The stake for this reconversion was to preserve the authenticity and elegance of her glorious past, reconfigure the interior and exterior spaces, while integrating the most modern and advanced technology. La Sultana Yacht took the time needed and had an unlimited budget at her disposal.
This ambitious restoration was led by a team of naval construction and navigation professionals under the leadership of the French naval architecture company Orion Naval Engineering and the supervision of the RINA classification office and the flag authorities. A project that was both thorough and colossal.
Main Technical Upgrades
- The aluminum superstructure was
rebuilt according to its original shape and entirely re-riveted, giving it the
firmly classic silhouette of a “Gentleman Yacht”. After doing ultrasonic thickness measurements of the entire hull and structure under the supervision of RINA, close to 25% of shell plates and 80%
of deck plates have been replaced, as well as a number of frames and beams.
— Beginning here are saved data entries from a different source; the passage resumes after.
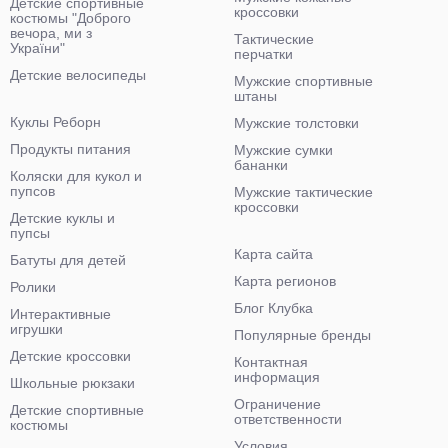
Детские спортивные
кроссовки
костюмы "Доброго
вечора, ми з
Тактические
України"
перчатки
Детские велосипеды
Мужские спортивные
штаны
Куклы Реборн
Мужские толстовки
Продукты питания
Мужские сумки
бананки
Коляски для кукол и
пупсов
Мужские тактические
кроссовки
Детские куклы и
пупсы
Карта сайта
Батуты для детей
Карта регионов
Ролики
Блог Клубка
Интерактивные
игрушки
Популярные бренды
Детские кроссовки
Контактная
информация
Школьные рюкзаки
Ограничение
Детские спортивные
ответственности
костюмы
Условия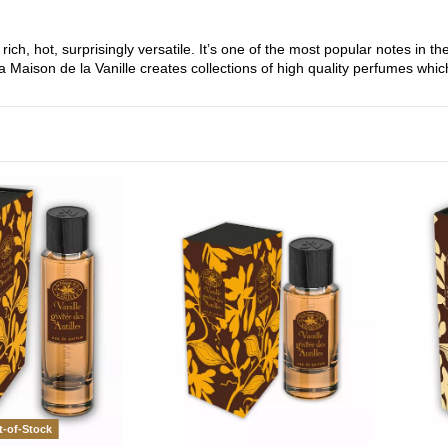
, rich, hot, surprisingly versatile. It’s one of the most popular notes in
La Maison de la Vanille creates collections of high quality perfumes which
-of-Stock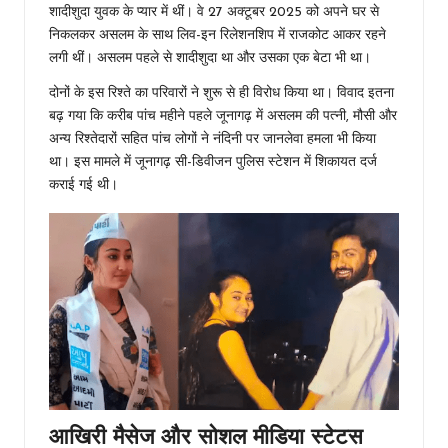
शादीशुदा युवक के प्यार में थीं। वे 27 अक्टूबर 2025 को अपने घर से
निकलकर असलम के साथ लिव-इन रिलेशनशिप में राजकोट आकर रहने
लगी थीं। असलम पहले से शादीशुदा था और उसका एक बेटा भी था।
दोनों के इस रिश्ते का परिवारों ने शुरू से ही विरोध किया था। विवाद इतना
बढ़ गया कि करीब पांच महीने पहले जूनागढ़ में असलम की पत्नी, मौसी और
अन्य रिश्तेदारों सहित पांच लोगों ने नंदिनी पर जानलेवा हमला भी किया
था। इस मामले में जूनागढ़ सी-डिवीजन पुलिस स्टेशन में शिकायत दर्ज
कराई गई थी।
आखिरी मैसेज और सोशल मीडिया स्टेटस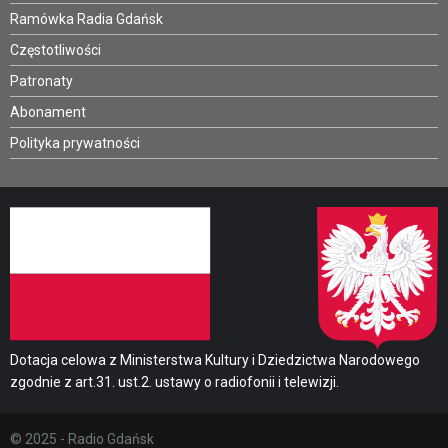
Ramówka Radia Gdańsk
Częstotliwości
Patronaty
Abonament
Polityka prywatności
Dotacja celowa z Ministerstwa Kultury i Dziedzictwa Narodowego
zgodnie z art.31. ust.2. ustawy o radiofonii i telewizji.
© 2025 - Radio Gdańsk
- For a perfect blend of tradition and modernity, the
masts were returned to their original location and all the decks were redone in
- The bow was raised to form a shielded area, thus
creating an upper space with a helicopter hoisting aera, and a leisure space with sea water jacuzzi and loungers.
- A side hydraulic door was installed on the starboard side of the ship near the bow, adding a swimming platform and a direct access to the sea – a technical feat sure to please nautical sports
- To improve stability, La Sultana was also fitted with an improved underwater profile with a streamlined massive keel weighing 90 tons.
- With her classic line and unique vintage style, La Sultana also belongs to the category of modern yachts, thanks to her brand new main engine and the refit of modern navigational equipment. A new diesel Mitsubishi engine and reducing gear was installed to keep the same rotation speed of the shaft line and preserve the original propeller. Cruise speed is approximately 11 knots, with a maximum of about 13 knots.
- The engine room was fitted with four generators providing between 90 kW and 180 kW each used depending on the needs. In addition to those, an extra emergency generator was fitted.